- [原文]
*****

夏四月戊寅,宰臣王淮等奏平江阙守臣。上曰:“卿等商量,须得资望稍高者为之。”淮等奏张礿,上曰:“礿在镇江恰好。”又奏张子颜,上曰:“亦不须得,在彼犹在此也。”壬午,进呈赵伯瑛乞添差军中属官差遣。上曰:“军中岂可添差?虚费请给,占破人从。当时不合开端,遂使源源陈乞不已。可降指挥,除见任添差人许满今任,日后更不差人。”
五月丁卯,进呈郭杲申被获逃走军兵满及三年,乞放全分请受。上曰:“军兵逃走首身,为知改过自新,所以二年放行全分请受。如逃走捉获上禁军,依法当斩,岂得三年放行全分?有妨军政,所乞难行。”

*****

- [所给条目]
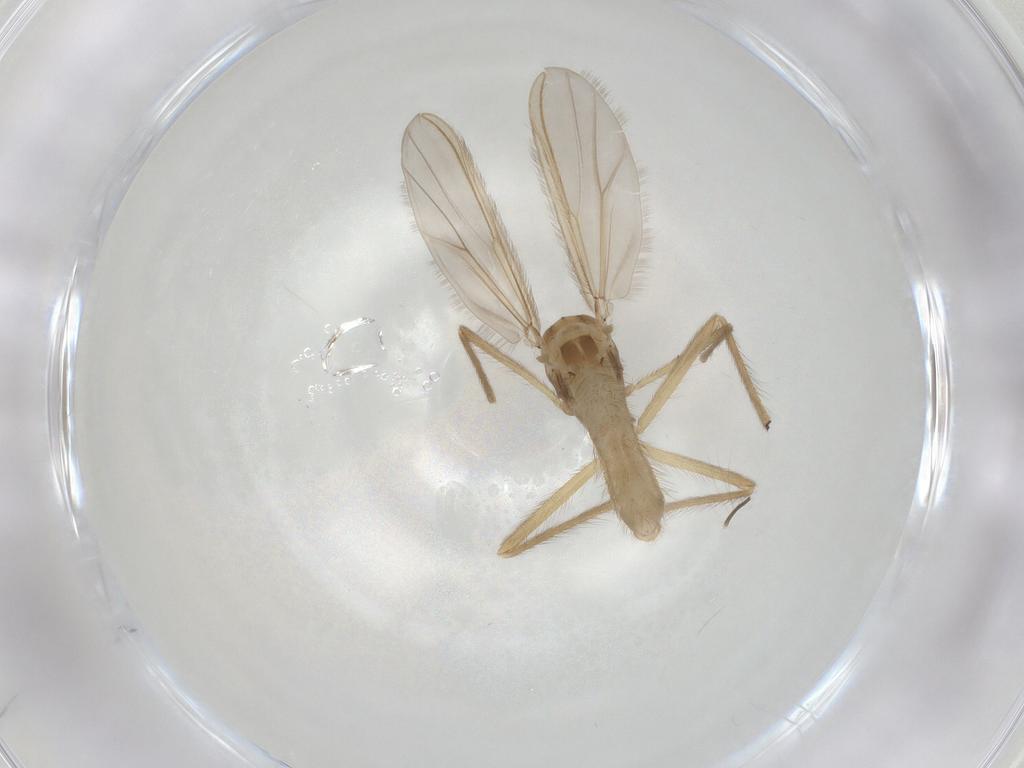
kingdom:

*****

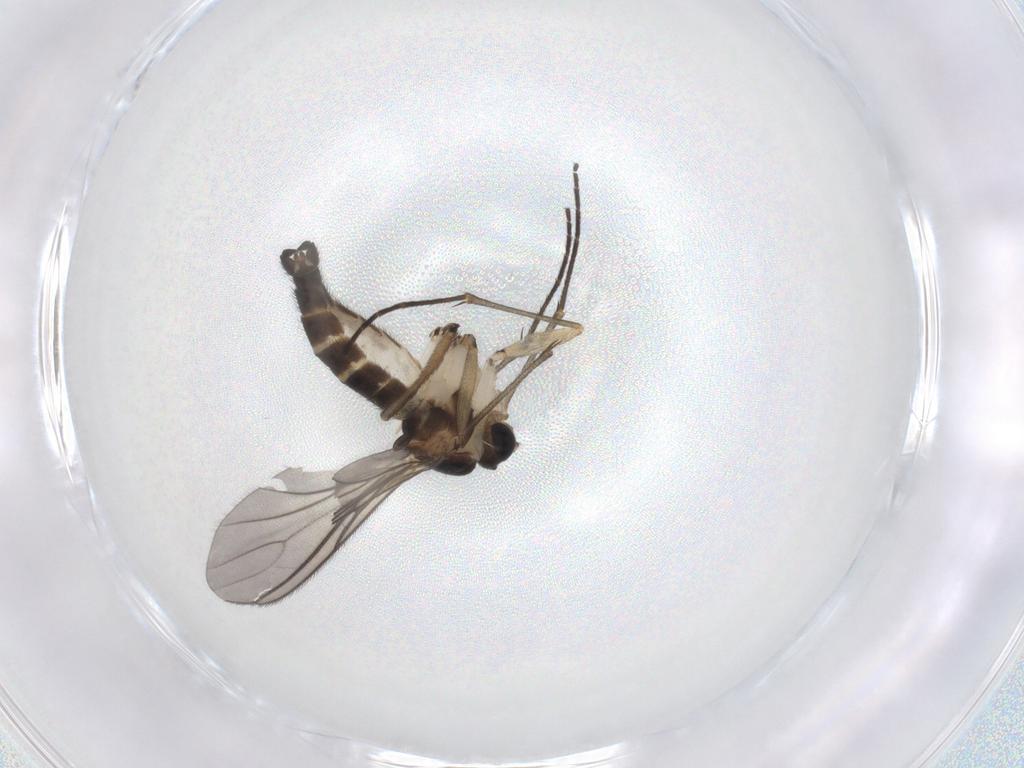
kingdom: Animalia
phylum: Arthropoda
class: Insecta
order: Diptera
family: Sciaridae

*****

- [任务列表]
1 – 列出君臣奏对原文中出现的全部人名。
2 – 请从君臣奏对原文的最后一句之后接着往下续写。
上述条目是独立的材料，与原文无关。

- [任务结果]
1 – 王淮、张礿、张子颜、赵伯瑛、郭杲

2 –
六月己卯,进呈两浙运司状,称取会诸州得雨分数,即便具奏。上曰:“教排日申,恐有旱去处,朕不知也。”辛巳,王淮等奏祷雨未应,上曰:“朕欲亲诣太一宫烧香,次至明庆。”淮等奏:“当此盛暑,惧劳圣躬。”上曰:“朕为百姓,不惮出一日,亦欲小民知朕此意。”癸未,王淮等进呈马大同具析到臧否迟滞因依,上曰:“欲行赏罚须是。”诏江西提刑马大同降一官。甲申,车驾诣太一宫祈雨烧香,次诣明庆寺。是日,降御札付福建帅臣贾选等曰:“比日行都愆雨将几月矣,骄阳若此,旱势必广。永念遐远,朕心如焚。今专遣人降香前去,仰本路帅臣,可于寺观灵迹去处诚絮亲往祈求,至于筑坛之法,亦可遵用。仍行下所属州军,务获感应,以宽顾忧。”是月,修炎帝陵,陵在衡州茶陵县。从衡州之请也。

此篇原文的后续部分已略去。